わざわざ崖壁を切り開いてまでここに作る必然性があったかという疑問は残るが、他の場所なら作りやすいとも思えないほど、周囲は悪地形の連続であるから、その中でここが選ばれたに過ぎないかもしれない。
もっとも、軌道とは無関係で、例えば後年の工事用索道絡みの用地であったなどの可能性もあるだろう。
そんな“謎の枝道”の行き止まりの壁に、1枚の銅版が“ひっそり”と埋め込まれていた。
まあ、“ひっそり”と書いたのは、、そもそもこの場所の存在を知らない人には永久に見つけようがないという意味であって、ここを訪れた人にとっては逆に、視界に常に入ってくるくらい目立つ銅版だ。
銅版は、井上清という人物を顕彰する内容で、平成11(1999)年に千葉県あすなろ山岳会が建立したものとのことだが、特に軌道との関連はなさそうである。
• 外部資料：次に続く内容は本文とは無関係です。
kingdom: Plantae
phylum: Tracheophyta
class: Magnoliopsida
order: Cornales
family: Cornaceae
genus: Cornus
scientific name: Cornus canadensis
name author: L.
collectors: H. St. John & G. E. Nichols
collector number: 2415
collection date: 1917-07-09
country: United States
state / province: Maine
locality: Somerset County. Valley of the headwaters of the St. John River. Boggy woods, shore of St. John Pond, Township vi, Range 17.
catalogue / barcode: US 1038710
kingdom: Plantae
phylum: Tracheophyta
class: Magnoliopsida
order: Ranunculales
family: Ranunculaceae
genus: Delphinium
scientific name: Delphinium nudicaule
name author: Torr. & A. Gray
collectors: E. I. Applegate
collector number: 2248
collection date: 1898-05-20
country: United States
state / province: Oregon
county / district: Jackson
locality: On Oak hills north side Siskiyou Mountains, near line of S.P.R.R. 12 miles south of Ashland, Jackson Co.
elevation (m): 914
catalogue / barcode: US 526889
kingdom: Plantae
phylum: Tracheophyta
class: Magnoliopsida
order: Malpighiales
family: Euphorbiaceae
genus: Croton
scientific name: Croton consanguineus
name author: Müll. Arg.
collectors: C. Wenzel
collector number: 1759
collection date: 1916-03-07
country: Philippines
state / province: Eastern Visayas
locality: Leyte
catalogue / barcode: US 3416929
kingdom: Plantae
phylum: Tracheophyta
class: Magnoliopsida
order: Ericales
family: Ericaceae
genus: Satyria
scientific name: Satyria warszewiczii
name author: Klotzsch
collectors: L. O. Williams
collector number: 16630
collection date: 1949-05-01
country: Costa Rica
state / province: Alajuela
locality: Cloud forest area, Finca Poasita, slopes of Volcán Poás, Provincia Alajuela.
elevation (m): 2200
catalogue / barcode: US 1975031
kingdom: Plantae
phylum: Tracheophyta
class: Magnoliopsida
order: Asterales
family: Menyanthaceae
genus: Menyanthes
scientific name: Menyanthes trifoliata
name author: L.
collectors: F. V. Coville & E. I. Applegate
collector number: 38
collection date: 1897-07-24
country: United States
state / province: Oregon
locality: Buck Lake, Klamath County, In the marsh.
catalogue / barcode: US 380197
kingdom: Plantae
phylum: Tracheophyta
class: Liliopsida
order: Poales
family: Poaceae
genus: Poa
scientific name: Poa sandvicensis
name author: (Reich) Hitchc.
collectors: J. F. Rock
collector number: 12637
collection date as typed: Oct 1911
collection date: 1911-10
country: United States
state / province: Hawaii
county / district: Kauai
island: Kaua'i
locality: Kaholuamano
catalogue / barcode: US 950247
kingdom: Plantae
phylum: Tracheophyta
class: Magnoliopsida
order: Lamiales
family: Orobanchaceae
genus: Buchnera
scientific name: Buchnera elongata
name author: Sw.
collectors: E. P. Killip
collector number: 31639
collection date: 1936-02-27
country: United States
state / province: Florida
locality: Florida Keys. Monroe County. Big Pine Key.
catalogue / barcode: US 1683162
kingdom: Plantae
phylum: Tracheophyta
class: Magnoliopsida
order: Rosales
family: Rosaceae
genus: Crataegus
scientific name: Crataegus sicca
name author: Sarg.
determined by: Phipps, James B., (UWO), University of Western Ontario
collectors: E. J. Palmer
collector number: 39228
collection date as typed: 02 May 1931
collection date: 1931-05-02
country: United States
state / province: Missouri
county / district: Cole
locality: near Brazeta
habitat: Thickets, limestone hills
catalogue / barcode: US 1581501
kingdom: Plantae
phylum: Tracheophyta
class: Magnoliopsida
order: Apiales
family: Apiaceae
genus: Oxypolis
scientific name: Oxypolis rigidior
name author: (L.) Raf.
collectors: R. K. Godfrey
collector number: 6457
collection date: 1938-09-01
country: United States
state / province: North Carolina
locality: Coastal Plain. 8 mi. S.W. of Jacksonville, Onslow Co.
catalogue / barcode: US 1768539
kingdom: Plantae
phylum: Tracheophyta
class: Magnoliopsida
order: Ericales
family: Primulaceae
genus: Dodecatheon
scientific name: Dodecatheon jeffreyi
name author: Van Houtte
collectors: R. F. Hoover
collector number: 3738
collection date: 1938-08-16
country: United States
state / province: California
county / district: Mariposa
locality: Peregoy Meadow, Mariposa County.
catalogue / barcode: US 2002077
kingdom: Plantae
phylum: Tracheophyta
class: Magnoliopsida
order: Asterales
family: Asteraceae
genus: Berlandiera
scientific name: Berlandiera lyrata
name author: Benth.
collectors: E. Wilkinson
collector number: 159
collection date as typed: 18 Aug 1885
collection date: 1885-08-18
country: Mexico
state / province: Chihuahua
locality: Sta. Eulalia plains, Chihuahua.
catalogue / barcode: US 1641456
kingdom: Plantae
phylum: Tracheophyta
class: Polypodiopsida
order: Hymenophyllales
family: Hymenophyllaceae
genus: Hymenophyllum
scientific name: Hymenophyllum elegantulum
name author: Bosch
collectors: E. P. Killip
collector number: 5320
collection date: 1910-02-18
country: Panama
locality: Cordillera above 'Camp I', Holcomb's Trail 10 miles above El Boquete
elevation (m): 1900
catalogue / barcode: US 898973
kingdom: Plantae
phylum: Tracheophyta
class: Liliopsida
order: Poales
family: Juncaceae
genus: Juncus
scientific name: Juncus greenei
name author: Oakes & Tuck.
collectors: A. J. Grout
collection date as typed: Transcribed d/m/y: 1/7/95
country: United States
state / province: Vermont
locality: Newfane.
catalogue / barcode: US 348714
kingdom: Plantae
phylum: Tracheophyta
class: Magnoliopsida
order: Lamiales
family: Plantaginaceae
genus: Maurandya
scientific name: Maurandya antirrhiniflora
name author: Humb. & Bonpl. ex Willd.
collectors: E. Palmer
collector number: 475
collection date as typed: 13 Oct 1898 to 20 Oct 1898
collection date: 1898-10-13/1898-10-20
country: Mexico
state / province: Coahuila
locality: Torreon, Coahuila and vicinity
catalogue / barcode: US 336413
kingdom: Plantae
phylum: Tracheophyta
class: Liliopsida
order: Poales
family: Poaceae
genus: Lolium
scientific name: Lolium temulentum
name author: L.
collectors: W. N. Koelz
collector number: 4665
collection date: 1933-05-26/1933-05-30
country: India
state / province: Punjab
銅版の内容についてはこれ以上特に語ることはないのだが、この銅版を背にして眺める軌道跡は、先ほどまでの本線上から見るものよりも遠くまで見通せる、恐ろしく刺激的な絶景だった!!
こんな眺めである!(↓)
人が造りし“神の穴”マジぱねえ…。
このアングルから見る坑口には、私には辿り着けないということを繰り返し断言していることの説得力があると思う。
そのうえ、迂回路も思いつかないので、
到達できない。
たまに夢に見るんだよな……。(マジで)
なぜか脈絡なくあそこに立っている自分を。
嬉しいんじゃなくて、帰れなくなったことに絶望する悪夢でして…。
未踏の隧道の向こうに続く、まだ誰も辿り着いていない路盤も、ここからなら見える。
私が歩けていない残り350mのうちの50m程度は、この視座から状況を確認できる。見えない隧道内を除いてね。
もし仮に隧道に到達し、それが貫通していても、隧道の向こう側の道も斜面と化しているところが多く、とても歩けそうにないと思いました。
ちょっと無理とかじゃなくて、無理すぎるんだよお前は!!!
ここで眺めていると、一度は論理的に説き伏せたはずの“敗北感”が、喉元にせり上がってくるような嫌な感触があったので、今度こそ撤退です!
14:41 観音経隧道北口まで撤退。
追記。
令和3(2021)年12月25日の時点では、今回紹介区間の唯一の入口である隧道が頑丈な鉄柵により封鎖されているため、区間内へ立ち入ることが出来なくなっている。
井上清翁の銅版がどうなっているのかも不明である。